Herneyse dediğim gibi benim saç 3cm çünkü, bol pantolonlar -biiiç pantolon diyoruz o zaman pek bi moda-, ayakta öküz ayakkabıları, yürüyüş desen omuzda teyp taşıyan afro-amerikan yürüyüşü, kaş kalın, gözde gözlük... şimdi yazarken farkettim de offf felaket.. o tropik beyinleriyle benim de civcik olduğumun, benim de iltifat duymak için çırpınan bir ruhum olduğunun farkına varamadı gerzekler. Ben anca maradona gibi koşturayım -ki o adamın saçı bile benimkinden uzundu-.. Annem (hayatımda tanıdığım en manyak bakımlı hatun, bi ajda bi o) beni kızım diye tanıştırmıyodu kimseyle o kadar yani, görümcen mi babaya çok benziyo diyolardı, düşünün yani babaya nası benziyosam, baya bildiğin bıyıklı erkek babaya! insafsızmış onlarda be...

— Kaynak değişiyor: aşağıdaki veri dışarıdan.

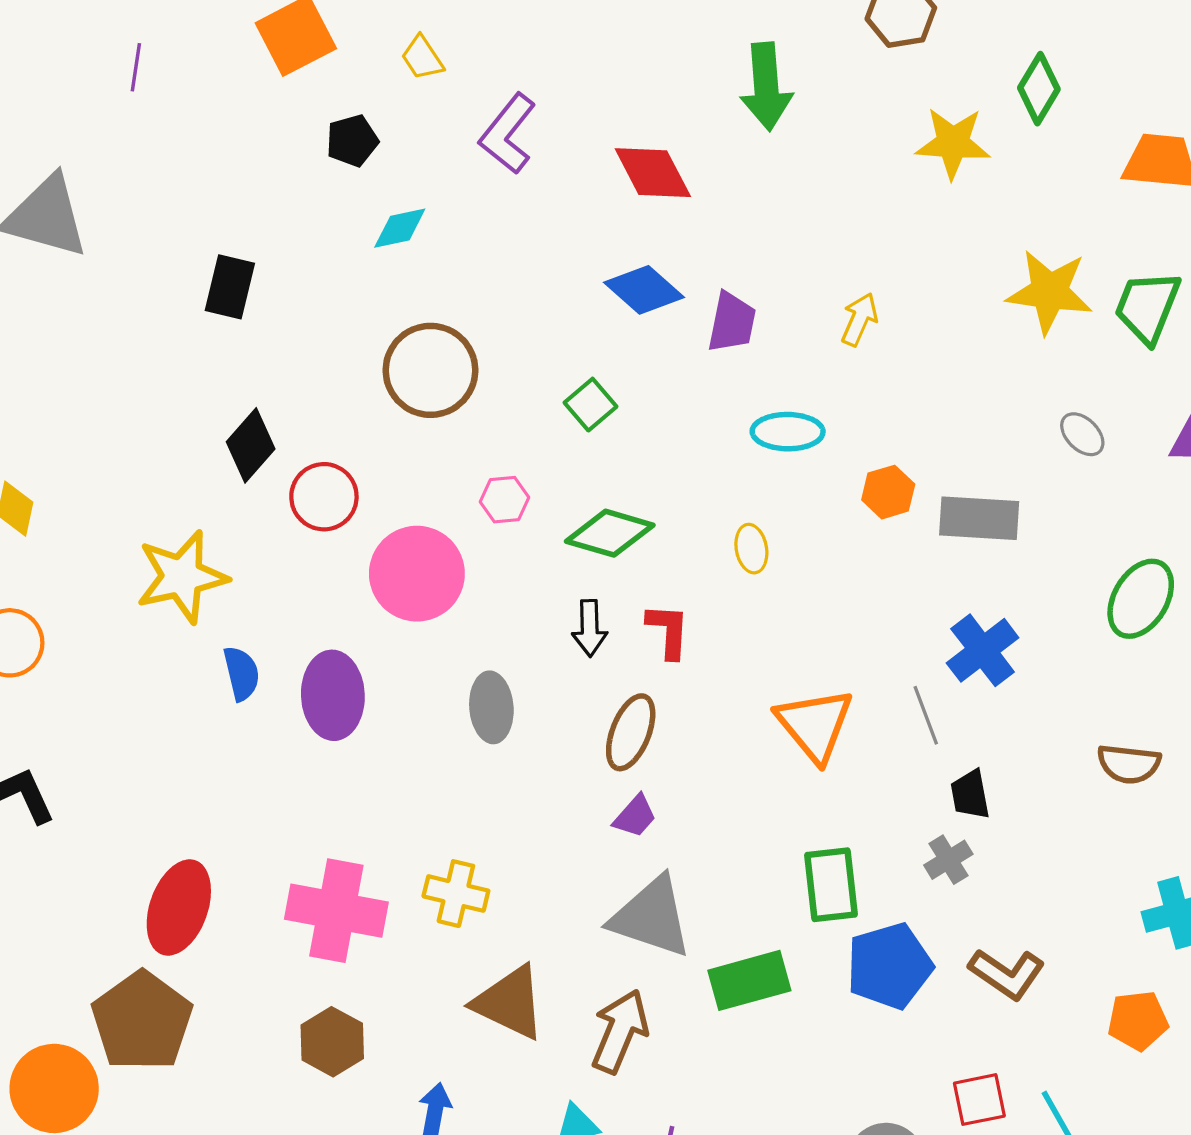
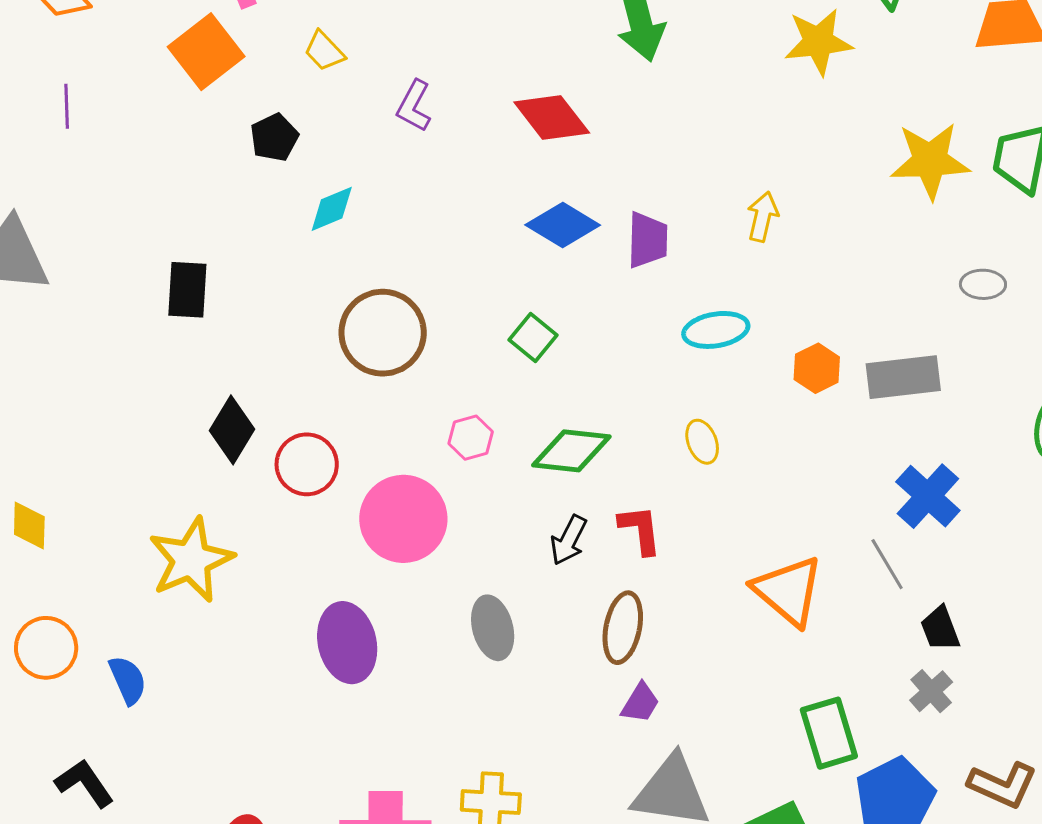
purple L-shape: (508, 134) -> (414, 106), size x0.7
gray ellipse: (1082, 434) -> (983, 284), turned -33
black arrow: (590, 628) -> (569, 540), turned 39
blue semicircle: (241, 673) -> (128, 680), moved

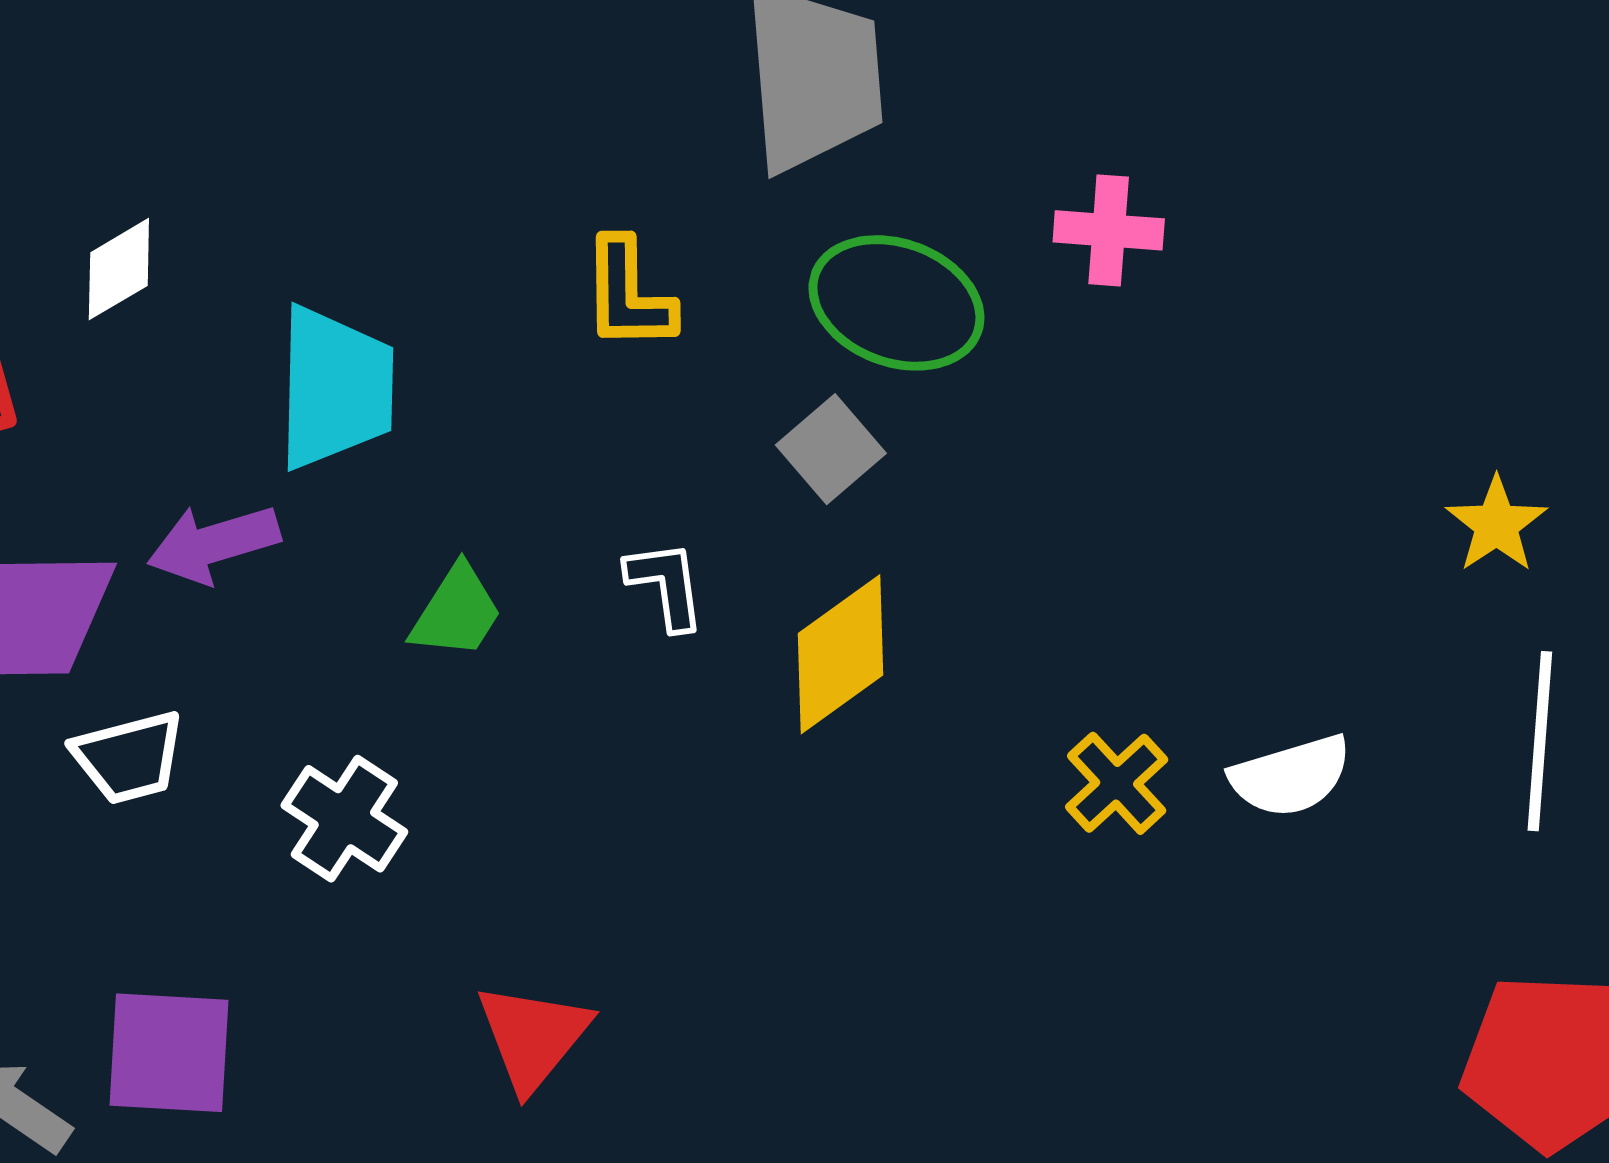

Üniversiteye başladığım sene, annem beni sürükleye sürükleye kuaföre götürdü, yeni uzamaya başlayan kro tipli saçlarıma bi model verdirip, ağlata ağlata kaşlarımı aldırdı. Hahaha hala niye inat ediyosam! alışmışım tabi rahatlığa, güzel olcam diye hiç işkence etmemişim kendime, ayaklarım bile o lökke ayakkabıların içinde yaymış yaymış taraklı olmuş düşün yani öyle bi durumdayım. Neyse kadın nası korktuysa bu üniversitede de dayı gibi davranır, bulamaz kimseyi başıma kalır, görümcem de diyemem bi süre sora, ulan ne görümcesi artık senle yaşlanıyo bu resmen dicekler diye :P Bişeye benzedim işlemlerin sonunda film gibi yaa inanmazsın. Aynaya bi baktım çığlık attım demek bundan o kadar acı çekmişim bu işlemler olurken, meğer içimden resmen başka biri çıkmış, doğum yapmışım la resmen kendim kadar bişi doğurmuşum düşün yani.İşte saçlar uzadı filan, yeni doğurduğum ben, baya bildiğin hatun oldu..(resimdeki benim yeni halim işte :P) Tabi her hatun gibi saçlar uzun ama ütülmüş tavuk resmen. İnat ettim kestirmedim, sallıyorum saçlarımı rüzgarlarda, koşuyorum uçuşsunlar diye paso. Çok memnunum halimden herkes hayran saçıma, alla allaaa, cidden bi ara o süpürge saçlardan afrodizyak salgılıdığıma inanıyordum.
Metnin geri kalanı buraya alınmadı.